ABS is one of the most economical engineering thermoplastics, with resin running roughly $1.50 to $3 per pound, so material cost is low and the process route drives economics. For production, injection molding is the route: steel tooling runs $5,000 to $80,000 depending on complexity and cavity count, with 4 to 10 weeks of tool build, but per-part cost at volume is very low, often well under a dollar for small parts at high quantity, making molding the clear choice above a few thousand pieces. ABS's good flow, low shrinkage, and fast cycles keep molding costs down, and it is one of the cheapest plastics to mold. For prototypes and low volumes, urethane casting of ABS-like parts skips the steel tooling: a silicone mold costs far less and parts can be delivered in days to two weeks, but each mold yields only 10 to 50 parts and per-part cost is higher than molding at scale, so it suits 10 to a few hundred parts. 3D printing in ABS or ABS-like filament/resin is another low-volume option for one-offs.

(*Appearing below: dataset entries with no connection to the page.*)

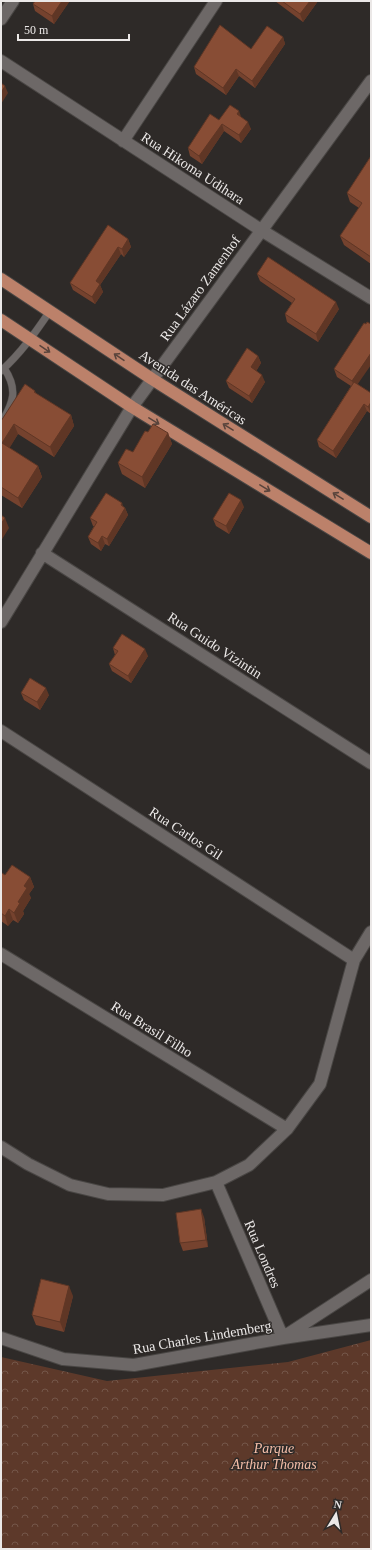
<svg xmlns="http://www.w3.org/2000/svg" width="372" height="1550" font-family="'Times New Roman',serif">
<style>
.forest{fill:url(#forest-crowns)}
.lines{fill:none;stroke-linecap:round;stroke-linejoin:round}
.lane-casing{stroke:#494644;stroke-width:8}
.street-casing{stroke:#494644;stroke-width:14}
.primary-casing{stroke:#494644;stroke-width:14}
.lane{stroke:#6d6867;stroke-width:7}
.street{stroke:#6d6867;stroke-width:12}
.primary{stroke:#bc816a;stroke-width:12}
.wall{fill:#75422e}
.shaded-wall{fill:#5f3625}
.building{fill:#884d35;stroke:#5f3625}
.oneway{stroke:#59443c}
.labels{text-anchor:middle;stroke-width:3;stroke-linejoin:round;paint-order:stroke}
.street-label{font-size:14px;fill:#ebe8e7;stroke:#2e2a28}
.park-label{font-size:14px;font-style:italic;fill:#f5bea8;stroke:#2e2a28}
</style>
<defs>
<pattern id="forest-crowns" width="20" height="18" patternUnits="userSpaceOnUse"><rect width="20" height="18" fill="#5d392a"/><path d="M2 6a3 3 0 1 1 6 0M12 15a3 3 0 1 1 6 0" fill="none" stroke="#745649"/></pattern>
</defs>
<rect width="100%" height="100%" fill="#2e2a28"/>
<path class="forest" d="M371,1340V1549H1V1357L107,1381L288,1362Z"/>
<g class="lines">
<defs>
<path id="lane" d="M1,371C21,353 35,333 50,311
M1,423C14,402 18,389 4,368"/>
<path id="street" d="M1,19L13,1
M1,61L261,230L371,298
M123,141L216,1
M42,553L371,763
M1,622L132,407L371,81
M1,731L354,960
M1,954L287,1129
M1,1147L28,1164L70,1185L108,1194L163,1195L216,1182L249,1165L287,1129L320,1084L354,960L371,932
M216,1182L283,1338
M285,1336L371,1280
M1,1338L63,1359L134,1365L283,1338L371,1325"/>
<path id="primary" d="M1,279L152,379L371,517
M1,320L132,407L371,553"/>
</defs>
<use href="#lane" class="lane-casing"/>
<use href="#street" class="street-casing"/>
<use href="#primary" class="primary-casing"/>
<use href="#lane" class="lane"/>
<use href="#street" class="street"/>
<use href="#primary" class="primary"/>
</g>
<path class="wall" d="M275,1H318L303,22Z
M69,2L54,24L35,11L33,4Z
M283,37L285,44L255,88L239,76L226,95L196,74L194,67L251,49Z
M241,117L251,129L241,143L224,131L202,164L190,156L188,148L219,120Z
M371,156V264L344,245L340,236L359,208L350,202L347,193Z
M128,239L131,247L124,257L121,254L100,285L103,292L95,304L73,290L70,283Z
M257,274L339,309L318,342L287,322L285,314L292,303L260,281Z
M258,356L261,363L256,371L265,382L252,403L229,388L226,381Z
M334,369L371,393V414L367,411L336,458L319,447L317,440L351,386L337,377Z
M35,391L36,394L71,415L74,426L54,457L18,434L9,448L38,466L42,477L22,508L1,495V421Z
M148,432L168,433L172,444L145,488L122,474L118,463L133,452Z
M124,507L125,508L128,515L109,546L105,544L101,551L91,544L88,537L94,526H93L90,518Z
M244,507L229,534L216,526L213,519Z
M113,648L148,656L131,683L112,671L109,664L115,655Z
M21,693L49,695L40,710L24,700Z
M1,875L30,877L34,887L29,894L31,898L23,911L24,914L18,923L13,920L8,926L1,921Z
M204,1217L208,1247L183,1251L180,1243Z
M73,1296L64,1332L36,1325L32,1315Z"/>
<path class="shaded-wall" d="M62,1H69V2L54,24L52,16Z
M310,1H318L303,22L300,14Z
M283,37L285,44L255,88L252,81Z
M236,69L239,76L226,95L223,88Z
M5,86L8,93L1,104V93Z
M239,111L242,119L237,114Z
M248,122L251,129L241,143L239,135Z
M222,124L224,131L202,164L199,156Z
M128,239L131,247L124,257L122,249Z
M118,247L121,254L100,285L103,292L95,304L92,297L96,281Z
M336,302L339,309L318,342L316,334Z
M371,353V365L355,388L352,381Z
M258,356L261,363L254,375L251,367Z
M262,375L265,382L252,403L249,396Z
M371,402V414L368,407Z
M364,404L367,411L336,458L333,451Z
M71,415L74,426L54,457L50,447Z
M14,424L18,434L6,454L2,443Z
M168,433L172,444L145,488L142,477Z
M38,466L42,477L22,508L18,498Z
M241,500L244,507L229,534L226,526Z
M122,503L124,509L125,508L128,515L109,546L107,539Z
M5,518L9,528L1,541V524Z
M102,536L105,544L101,551L98,543Z
M145,649L148,656L131,683L128,676Z
M46,688L49,695L40,710L37,702Z
M30,877L34,887L29,894L31,898L23,911L24,914L18,923L14,913L24,886Z
M9,909L13,920L8,926L5,916Z
M201,1209L204,1217L208,1247L206,1240Z
M69,1286L73,1296L64,1332L60,1322Z"/>
<path class="building" d="M35,1H62L52,16L33,4Z
M282,1H310L300,14Z
M220,25L251,49L267,26L283,37L252,81L236,69L223,88L194,67Z
M1,83L5,86L1,93Z
M230,105L239,111L237,114L248,122L239,135L222,124L199,156L188,148L210,114L219,120Z
M371,156V257L340,236L362,203L347,193Z
M108,225L128,239L122,249L118,247L96,281L100,284L92,297L70,283Z
M268,257L336,302L316,334L285,314L295,299L257,274Z
M367,322L371,324V353L352,381L334,369L364,323L366,324Z
M247,348L258,356L251,367L262,375L249,396L226,381Z
M354,382L371,393V402L368,407L364,404L333,451L317,440Z
M25,384L35,391L34,392L71,415L50,447L14,424L2,443L38,466L18,498L1,487V421Z
M153,424L168,433L142,477L118,463L126,449L133,452L145,431L148,432Z
M106,493L122,503L121,505L125,508L107,539L102,536L98,543L88,537L97,522L90,518Z
M229,493L241,500L226,526L213,519Z
M1,515L5,518L1,524Z
M122,634L145,649L128,676L109,664L118,651L113,648Z
M30,678L46,688L37,702L21,693Z
M12,865L30,877L24,886L27,888L18,902L20,903L14,913L9,909L5,916L1,913V875L2,873L5,875Z
M201,1209L206,1240L180,1243L176,1213Z
M41,1279L69,1286L60,1322L32,1315Z"/>
<defs><path id="oneway-shaft" d="M-6 0H5M1.5-3L5.5 0L1.5 3" fill="none" stroke-width="1.6" stroke-linecap="round" stroke-linejoin="round"/></defs>
<g class="oneway">
<use href="#oneway-shaft" transform="translate(45 349) rotate(34)"/>
<use href="#oneway-shaft" transform="translate(119 357) rotate(-146)"/>
<use href="#oneway-shaft" transform="translate(154 421) rotate(31)"/>
<use href="#oneway-shaft" transform="translate(228 427) rotate(-148)"/>
<use href="#oneway-shaft" transform="translate(265 488) rotate(31)"/>
<use href="#oneway-shaft" transform="translate(338 496) rotate(-148)"/>
</g>
<g class="labels">
<g class="street-label">
<text transform="translate(193 168) rotate(33)" y="5">Rua Hikoma Udihara</text>
<text transform="translate(200 288) rotate(-54)" y="5">Rua Lázaro Zamenhof</text>
<text transform="translate(193 387) rotate(33)" y="5">Avenida das Américas</text>
<text transform="translate(215 645) rotate(33)" y="5">Rua Guido Vizintin</text>
<text transform="translate(186 833) rotate(33)" y="5">Rua Carlos Gil</text>
<text transform="translate(152 1029) rotate(32)" y="5">Rua Brasil Filho</text>
<text transform="translate(263 1254) rotate(67)" y="5">Rua Londres</text>
<text transform="translate(202 1337) rotate(-10)" y="5">Rua Charles Lindemberg</text>
</g>
<g class="park-label">
<text x="274" y="1453">Parque<tspan x="274" dy="16">Arthur Thomas</tspan></text>
</g>
</g>
<rect width="372" height="1550" fill="none" stroke="#ebe8e7" stroke-width="4"/>
<g transform="translate(336 1514) rotate(10)" stroke="#2e2a28" stroke-width="3" paint-order="stroke">
<path d="M0-3L7 15L0 10L-7 15Z" fill="#ebe8e7"/>
<text y="-6" font-size="11" font-weight="bold" text-anchor="middle" fill="#ebe8e7">N</text>
</g>
<path d="M18 34v6h111v-6" fill="none" stroke="#ebe8e7" stroke-width="2"/>
<text x="24" y="34" font-size="12" fill="#ebe8e7" stroke="#2e2a28" stroke-width="3" paint-order="stroke">50 m</text>
</svg>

Cost drivers to consider: flame-retardant and ABS/PC grades cost more than standard ABS; secondary finishing like painting, texturing, and especially electroplating can add significantly (plating is a multi-step process); and any medical or food certification adds documentation. The honest framing is that there is no real-ABS casting cost to quote, you compare urethane casting (fast, low tooling, low volume) against injection molding (tooling investment, lowest per-part cost at volume) based on your quantity and timeline.